No rapping whatsoever. 

Icytwat Radio – take the album cover as a warning.

In ICYTWAT’s latest effort, the rapper vividly goes back to his beginnings – where he emulated the likes of Tyler, the Creator’s Goblin to bolster generative creativity nearly a decade ago – and delivers a focused, pruned, and well-oiled version of the very thing that launched him into the sphere of hip-hop: production – or, rather, “Audio Pastel.” 

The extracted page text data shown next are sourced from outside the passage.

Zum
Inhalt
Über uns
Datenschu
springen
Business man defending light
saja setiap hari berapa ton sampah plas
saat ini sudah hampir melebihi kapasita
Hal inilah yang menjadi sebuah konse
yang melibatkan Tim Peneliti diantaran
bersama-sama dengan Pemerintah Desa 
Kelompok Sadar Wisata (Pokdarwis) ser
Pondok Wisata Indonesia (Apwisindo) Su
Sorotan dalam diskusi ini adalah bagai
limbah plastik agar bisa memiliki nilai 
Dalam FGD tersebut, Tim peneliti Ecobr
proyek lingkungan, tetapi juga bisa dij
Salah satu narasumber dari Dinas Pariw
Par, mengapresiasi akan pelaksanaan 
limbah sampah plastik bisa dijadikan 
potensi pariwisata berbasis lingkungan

It is beyond appropriate to deem ICYTWAT the future of not only Divine Council, but hip-hop in general. One must know where he has been in order to know where he is going. ICYTWAT knows both. 

Rap does not adhere to a single formula any longer, and no longer does the rapper. In a decade, Kanye West evolved from a broke College Dropout cutting tracks about his shortcomings, to a Margiela-coated, diamond-masked voice from the peak of the mountain. In five years, A$AP Rocky went from draping himself in an American flag for his debut studio album cover to rhyming about why  the “President a A-Hole” two releases later. ICYTWAT’s own muse, even, went from a snapback-clad rioter banned from England, to a wig-wearing, pink-donning, walking challenge to what exactly hip-hop entails. What has sustained all three, though – is the persistent memory of roots. 

ICYTWAT is a rapper that has proven ownership of this quality.

One track on Icytwat Radio, titled “Dbsb,” gives a direct nod to the collective wherein this MC found his own beginnings. In two minutes and twenty seconds, the “audio pastel” envisioned a decade ago rides shotgun on the road to the future, alongside a confident Dream Bwoy manning the steering wheel. 

The rearview mirror is filled with color.